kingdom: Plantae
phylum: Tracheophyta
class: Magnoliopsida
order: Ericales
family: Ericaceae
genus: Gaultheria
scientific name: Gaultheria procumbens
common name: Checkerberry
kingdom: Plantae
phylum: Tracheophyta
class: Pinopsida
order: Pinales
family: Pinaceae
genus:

────────────────

▶ **Objective**:
Please reproduce the listing above word for word, line by line, in the same order.

▶ **Response below**:
kingdom: Plantae
phylum: Tracheophyta
class: Magnoliopsida
order: Ericales
family: Ericaceae
genus: Gaultheria
scientific name: Gaultheria procumbens
common name: Checkerberry
kingdom: Plantae
phylum: Tracheophyta
class: Pinopsida
order: Pinales
family: Pinaceae
genus:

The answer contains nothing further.